38. Implementation of the reform program described above will contribute to a strengthening of the external position. Over the program period, export growth in dollar terms is projected to accelerate to an average annual rate of 10 percent, while import growth is projected to rise to about 9½ percent annually, reflecting increases in project aid and FDI as confidence returns. Accordingly, the current account deficit (excluding official transfers) would be contained to a sustainable level of 12-13 percent of GDP, and official reserves would rise moderately to about four months of import coverage.
39. On this basis, the total external financing requirement for the period 1999-2002 is projected at $3.5 billion (Table 3). Total disbursements from official grants and loans are projected at $1.3 billion and foreign direct investment at $0.5 billion. The residual financing gap, estimated at $0.2 billion, could be covered by prospective disbursements of the Bank's Structural Adjustment Credit (SAC), possible co-financing and other bilateral loans, and prospective drawing under the IMF's ESAF. Since new debt would be contracted on highly concessional terms, the debt service ratio is projected by the Fund staff at 5½ percent in 2002.

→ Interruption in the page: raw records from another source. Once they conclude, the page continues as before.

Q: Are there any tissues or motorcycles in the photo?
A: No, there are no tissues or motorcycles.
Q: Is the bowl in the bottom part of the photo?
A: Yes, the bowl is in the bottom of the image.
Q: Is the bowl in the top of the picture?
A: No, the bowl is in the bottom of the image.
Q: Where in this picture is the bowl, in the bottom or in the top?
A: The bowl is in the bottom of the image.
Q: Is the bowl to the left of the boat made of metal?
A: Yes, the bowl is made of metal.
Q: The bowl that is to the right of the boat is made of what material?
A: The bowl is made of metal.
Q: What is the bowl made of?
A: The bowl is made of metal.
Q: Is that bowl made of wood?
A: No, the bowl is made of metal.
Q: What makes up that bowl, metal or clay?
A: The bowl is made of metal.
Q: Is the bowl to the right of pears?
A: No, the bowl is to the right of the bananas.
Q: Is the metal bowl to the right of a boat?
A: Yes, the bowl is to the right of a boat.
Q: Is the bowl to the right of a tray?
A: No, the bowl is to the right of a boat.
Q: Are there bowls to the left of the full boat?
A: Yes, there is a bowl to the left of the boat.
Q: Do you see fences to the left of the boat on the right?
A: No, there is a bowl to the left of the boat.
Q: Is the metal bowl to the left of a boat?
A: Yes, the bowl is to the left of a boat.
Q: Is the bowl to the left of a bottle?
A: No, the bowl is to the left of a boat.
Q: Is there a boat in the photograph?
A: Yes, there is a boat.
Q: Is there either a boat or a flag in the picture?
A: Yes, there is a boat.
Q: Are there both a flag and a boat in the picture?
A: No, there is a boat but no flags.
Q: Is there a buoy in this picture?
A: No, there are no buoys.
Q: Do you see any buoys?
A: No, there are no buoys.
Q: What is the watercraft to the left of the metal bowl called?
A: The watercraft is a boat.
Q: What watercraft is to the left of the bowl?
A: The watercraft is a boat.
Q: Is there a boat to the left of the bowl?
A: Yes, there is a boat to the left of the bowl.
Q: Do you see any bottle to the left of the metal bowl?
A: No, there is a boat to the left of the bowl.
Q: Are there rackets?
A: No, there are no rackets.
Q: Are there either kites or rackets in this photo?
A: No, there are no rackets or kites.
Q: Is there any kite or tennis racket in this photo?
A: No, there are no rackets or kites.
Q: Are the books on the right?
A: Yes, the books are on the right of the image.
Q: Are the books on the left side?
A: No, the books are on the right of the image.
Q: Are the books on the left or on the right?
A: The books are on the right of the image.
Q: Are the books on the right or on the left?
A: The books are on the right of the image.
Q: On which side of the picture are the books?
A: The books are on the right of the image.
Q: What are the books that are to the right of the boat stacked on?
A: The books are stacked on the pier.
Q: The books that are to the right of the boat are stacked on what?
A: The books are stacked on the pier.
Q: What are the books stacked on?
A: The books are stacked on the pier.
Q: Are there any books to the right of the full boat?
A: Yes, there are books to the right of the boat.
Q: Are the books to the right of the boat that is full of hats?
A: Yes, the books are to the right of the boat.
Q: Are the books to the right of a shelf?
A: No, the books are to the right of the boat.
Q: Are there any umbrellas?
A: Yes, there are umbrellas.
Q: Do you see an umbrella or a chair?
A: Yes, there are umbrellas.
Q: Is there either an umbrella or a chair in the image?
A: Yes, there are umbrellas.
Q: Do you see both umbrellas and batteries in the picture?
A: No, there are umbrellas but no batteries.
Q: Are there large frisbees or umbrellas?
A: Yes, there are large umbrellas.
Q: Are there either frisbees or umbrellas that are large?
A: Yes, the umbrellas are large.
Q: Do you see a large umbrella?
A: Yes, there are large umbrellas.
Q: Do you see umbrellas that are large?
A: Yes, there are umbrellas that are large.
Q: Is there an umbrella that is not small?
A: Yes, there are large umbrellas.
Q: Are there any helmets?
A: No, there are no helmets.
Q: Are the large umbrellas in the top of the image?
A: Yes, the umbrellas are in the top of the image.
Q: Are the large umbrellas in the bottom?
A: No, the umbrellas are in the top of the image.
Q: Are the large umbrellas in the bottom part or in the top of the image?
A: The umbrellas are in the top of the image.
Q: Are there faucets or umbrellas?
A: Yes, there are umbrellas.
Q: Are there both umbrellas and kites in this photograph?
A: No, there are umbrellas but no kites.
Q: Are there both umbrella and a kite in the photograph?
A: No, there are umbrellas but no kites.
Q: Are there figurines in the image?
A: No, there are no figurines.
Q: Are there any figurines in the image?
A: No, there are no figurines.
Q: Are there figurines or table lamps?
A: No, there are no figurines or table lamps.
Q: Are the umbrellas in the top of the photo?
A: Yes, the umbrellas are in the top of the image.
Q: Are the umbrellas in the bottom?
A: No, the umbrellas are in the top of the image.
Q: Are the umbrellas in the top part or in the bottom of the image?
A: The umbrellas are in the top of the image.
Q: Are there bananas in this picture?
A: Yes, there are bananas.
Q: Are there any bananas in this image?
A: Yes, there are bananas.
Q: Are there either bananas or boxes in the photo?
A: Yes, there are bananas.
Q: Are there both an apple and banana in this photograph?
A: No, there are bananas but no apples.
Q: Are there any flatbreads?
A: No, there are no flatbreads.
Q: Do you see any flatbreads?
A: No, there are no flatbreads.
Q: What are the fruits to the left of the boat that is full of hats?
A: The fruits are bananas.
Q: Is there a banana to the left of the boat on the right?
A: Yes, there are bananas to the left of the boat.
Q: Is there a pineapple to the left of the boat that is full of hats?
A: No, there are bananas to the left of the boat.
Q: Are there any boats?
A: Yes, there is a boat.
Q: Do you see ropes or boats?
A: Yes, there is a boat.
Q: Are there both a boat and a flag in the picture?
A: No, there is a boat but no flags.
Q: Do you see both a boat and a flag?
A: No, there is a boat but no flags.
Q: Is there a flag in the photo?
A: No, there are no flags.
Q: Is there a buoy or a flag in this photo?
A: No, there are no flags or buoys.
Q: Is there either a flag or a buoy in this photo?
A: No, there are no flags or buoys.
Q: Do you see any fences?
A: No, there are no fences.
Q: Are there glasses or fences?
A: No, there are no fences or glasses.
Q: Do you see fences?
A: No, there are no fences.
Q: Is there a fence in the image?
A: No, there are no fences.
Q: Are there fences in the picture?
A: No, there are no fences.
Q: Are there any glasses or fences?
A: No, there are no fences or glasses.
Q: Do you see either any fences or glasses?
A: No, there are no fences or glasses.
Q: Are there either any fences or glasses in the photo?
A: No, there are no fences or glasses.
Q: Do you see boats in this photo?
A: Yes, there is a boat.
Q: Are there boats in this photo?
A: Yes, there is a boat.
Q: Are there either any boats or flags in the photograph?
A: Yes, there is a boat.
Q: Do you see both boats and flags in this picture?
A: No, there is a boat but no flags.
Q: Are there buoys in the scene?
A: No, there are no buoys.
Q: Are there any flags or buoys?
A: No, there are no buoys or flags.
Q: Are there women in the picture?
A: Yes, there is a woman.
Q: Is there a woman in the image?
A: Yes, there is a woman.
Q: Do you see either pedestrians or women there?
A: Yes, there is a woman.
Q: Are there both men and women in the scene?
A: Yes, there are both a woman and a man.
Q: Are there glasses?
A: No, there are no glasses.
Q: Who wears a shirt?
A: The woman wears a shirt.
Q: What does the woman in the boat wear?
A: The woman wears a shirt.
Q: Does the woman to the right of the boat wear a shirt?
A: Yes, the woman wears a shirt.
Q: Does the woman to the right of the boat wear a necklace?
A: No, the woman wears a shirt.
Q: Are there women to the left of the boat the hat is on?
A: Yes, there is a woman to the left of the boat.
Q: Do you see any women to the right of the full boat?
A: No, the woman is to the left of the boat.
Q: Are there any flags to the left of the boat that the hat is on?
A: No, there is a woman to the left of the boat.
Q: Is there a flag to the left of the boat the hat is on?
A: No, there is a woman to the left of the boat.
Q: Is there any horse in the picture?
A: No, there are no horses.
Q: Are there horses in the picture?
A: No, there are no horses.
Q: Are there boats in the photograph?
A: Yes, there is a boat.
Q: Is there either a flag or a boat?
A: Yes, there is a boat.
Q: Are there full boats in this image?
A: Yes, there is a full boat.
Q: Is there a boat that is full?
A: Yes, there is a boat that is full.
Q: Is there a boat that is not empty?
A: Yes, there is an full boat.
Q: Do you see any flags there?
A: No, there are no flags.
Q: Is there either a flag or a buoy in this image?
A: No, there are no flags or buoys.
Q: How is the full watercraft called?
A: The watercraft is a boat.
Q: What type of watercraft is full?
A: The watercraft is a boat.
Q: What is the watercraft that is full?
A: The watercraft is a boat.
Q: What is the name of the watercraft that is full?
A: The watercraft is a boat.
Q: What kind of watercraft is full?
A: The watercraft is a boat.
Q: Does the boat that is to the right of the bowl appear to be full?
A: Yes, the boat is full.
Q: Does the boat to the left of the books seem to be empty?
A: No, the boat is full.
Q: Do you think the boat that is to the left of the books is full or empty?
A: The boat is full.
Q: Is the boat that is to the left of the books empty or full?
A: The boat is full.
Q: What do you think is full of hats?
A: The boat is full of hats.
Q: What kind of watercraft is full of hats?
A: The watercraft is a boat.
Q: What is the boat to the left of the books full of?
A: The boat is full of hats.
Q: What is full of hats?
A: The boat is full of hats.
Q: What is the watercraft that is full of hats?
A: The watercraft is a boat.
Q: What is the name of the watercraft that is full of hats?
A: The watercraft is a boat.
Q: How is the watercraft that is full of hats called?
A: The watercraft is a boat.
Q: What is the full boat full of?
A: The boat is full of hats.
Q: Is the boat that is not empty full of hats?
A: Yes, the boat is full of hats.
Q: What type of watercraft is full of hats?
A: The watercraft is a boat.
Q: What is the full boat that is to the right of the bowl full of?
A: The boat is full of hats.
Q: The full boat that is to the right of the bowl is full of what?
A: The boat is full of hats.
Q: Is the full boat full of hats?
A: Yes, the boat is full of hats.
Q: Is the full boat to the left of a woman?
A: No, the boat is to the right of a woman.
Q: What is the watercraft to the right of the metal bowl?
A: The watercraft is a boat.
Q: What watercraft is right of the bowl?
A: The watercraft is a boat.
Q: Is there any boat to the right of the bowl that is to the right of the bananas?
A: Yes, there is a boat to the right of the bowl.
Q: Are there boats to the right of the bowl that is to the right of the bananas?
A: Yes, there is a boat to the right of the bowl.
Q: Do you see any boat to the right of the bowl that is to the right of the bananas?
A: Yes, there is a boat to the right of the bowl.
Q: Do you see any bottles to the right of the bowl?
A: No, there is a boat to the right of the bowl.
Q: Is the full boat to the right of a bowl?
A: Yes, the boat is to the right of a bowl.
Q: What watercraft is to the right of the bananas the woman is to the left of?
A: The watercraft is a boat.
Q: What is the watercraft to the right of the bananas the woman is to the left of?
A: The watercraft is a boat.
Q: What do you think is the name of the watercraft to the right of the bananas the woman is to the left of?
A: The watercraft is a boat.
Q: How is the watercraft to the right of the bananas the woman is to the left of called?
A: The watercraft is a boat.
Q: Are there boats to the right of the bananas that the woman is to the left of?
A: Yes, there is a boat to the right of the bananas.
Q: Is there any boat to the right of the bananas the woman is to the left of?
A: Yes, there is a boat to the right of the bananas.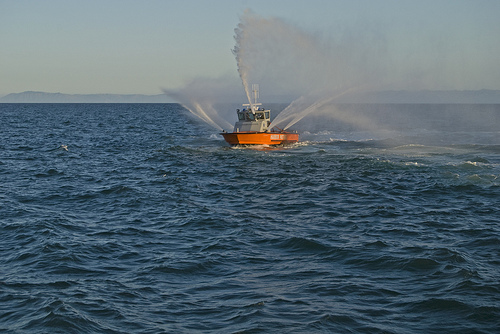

40. Successful implementation of the reform program requires substantial technical assistance in the period ahead, including more attention on capacity building and training. As noted in the PFP matrix:
41. Further technical assistance will be needed, inter alia, to develop a transparent and market-based mechanism for timber royalties; to implement an action plan for civil service reform (including social safety nets for retrenchment); to restructure and modernize the rubber sector; to develop a comprehensive transport sector policy; to implement and review pilot programs for cost recovery in the health sector; and to regularize the current informal cost recovery program in the education sector.